In The New York Review of Books, Ezra Klein finds little to love about Ron Suskind’s new book, The Confidence Men: Wall Street, Washington, and the Education of a President. Perhaps because Suskind found little to love about the economic advisors Obama surrounded himself with and the resulting policies, which, Suskind says, led to the decline in Obama’s poll numbers.
In criticizing this conclusion (and some others) as unproven, Klein makes an important point – one too often ignored in the current conversation – a point which may end up being just an historical footnote, if Obama is not re-elected (I’m confident he will be). But it’s a reminder of how much time we waste puzzling over what history tells us is quite predictable.

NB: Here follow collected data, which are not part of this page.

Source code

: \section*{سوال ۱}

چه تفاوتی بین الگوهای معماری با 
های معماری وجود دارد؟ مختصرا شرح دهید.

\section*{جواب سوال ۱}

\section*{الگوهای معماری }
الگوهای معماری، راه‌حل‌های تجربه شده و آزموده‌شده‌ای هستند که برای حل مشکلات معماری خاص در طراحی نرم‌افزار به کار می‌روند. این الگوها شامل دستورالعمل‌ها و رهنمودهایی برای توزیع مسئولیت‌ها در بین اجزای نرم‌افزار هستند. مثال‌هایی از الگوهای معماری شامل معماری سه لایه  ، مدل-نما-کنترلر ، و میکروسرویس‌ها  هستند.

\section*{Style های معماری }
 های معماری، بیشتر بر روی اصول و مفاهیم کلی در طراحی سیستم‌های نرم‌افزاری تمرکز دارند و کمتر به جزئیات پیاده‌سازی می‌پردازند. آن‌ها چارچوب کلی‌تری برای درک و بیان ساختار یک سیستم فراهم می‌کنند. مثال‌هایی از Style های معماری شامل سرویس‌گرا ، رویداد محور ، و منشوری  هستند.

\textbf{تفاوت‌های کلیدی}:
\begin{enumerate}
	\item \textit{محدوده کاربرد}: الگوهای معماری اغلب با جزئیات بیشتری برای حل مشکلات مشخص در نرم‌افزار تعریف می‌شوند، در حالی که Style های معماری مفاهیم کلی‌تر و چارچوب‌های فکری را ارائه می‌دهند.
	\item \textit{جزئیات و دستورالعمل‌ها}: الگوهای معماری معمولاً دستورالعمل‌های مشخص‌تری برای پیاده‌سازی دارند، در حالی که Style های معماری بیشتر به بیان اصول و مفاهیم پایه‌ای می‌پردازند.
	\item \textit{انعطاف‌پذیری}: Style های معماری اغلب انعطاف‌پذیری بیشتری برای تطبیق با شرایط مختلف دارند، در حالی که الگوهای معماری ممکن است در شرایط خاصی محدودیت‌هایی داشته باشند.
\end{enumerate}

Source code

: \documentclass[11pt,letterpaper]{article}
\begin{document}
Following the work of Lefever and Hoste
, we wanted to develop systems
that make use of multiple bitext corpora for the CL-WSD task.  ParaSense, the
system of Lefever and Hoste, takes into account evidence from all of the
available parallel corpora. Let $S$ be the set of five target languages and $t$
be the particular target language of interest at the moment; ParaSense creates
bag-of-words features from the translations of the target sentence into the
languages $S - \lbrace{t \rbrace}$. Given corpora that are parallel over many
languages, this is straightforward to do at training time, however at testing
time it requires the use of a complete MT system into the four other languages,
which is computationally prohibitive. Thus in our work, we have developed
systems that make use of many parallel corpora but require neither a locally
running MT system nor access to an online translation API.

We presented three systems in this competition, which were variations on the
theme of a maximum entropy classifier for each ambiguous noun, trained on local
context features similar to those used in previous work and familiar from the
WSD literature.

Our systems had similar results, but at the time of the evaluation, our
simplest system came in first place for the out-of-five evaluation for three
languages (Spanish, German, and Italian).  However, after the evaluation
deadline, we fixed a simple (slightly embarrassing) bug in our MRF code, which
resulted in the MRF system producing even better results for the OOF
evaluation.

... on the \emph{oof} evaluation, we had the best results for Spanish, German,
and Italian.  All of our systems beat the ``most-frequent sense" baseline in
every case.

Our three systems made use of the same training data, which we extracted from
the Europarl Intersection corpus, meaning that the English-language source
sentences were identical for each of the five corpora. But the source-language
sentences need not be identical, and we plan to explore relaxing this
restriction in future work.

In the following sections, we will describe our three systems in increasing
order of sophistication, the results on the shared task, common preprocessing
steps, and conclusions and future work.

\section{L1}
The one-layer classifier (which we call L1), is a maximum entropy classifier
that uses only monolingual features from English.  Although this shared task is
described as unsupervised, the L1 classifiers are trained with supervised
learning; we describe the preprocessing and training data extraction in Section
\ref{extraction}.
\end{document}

The President’s poll numbers aren’t the mystery Suskind presents them as. If you want to know what killed Obamaism, the answer is the stagnant economy. No president, no matter how politically graceful or personally confident, looks good in the midst of an economic crisis. When unemployment rose during the 1980–1981 recession, President Ronald Reagan’s approval ratings fell below 40 percent and his party lost twenty-six House seats in the midterm election. When Franklin Delano Roosevelt and the Federal Reserve twisted toward austerity too early and sparked the 1937 recession, Democrats lost more than seventy seats the following year. No one would accuse either president of insufficient charisma or weak leadership. Americans don’t want leaders so much as they want jobs. And that’s Obama’s problem now, too.
I’ve read two of Suskind’s earlier books and found both to be well sourced and so well written as to reach that novelistic heaven of “couldn’t put it down”. But I haven’t yet read this one, so can’t comment, except to say I usually find Klein to be a fine reporter and writer as well.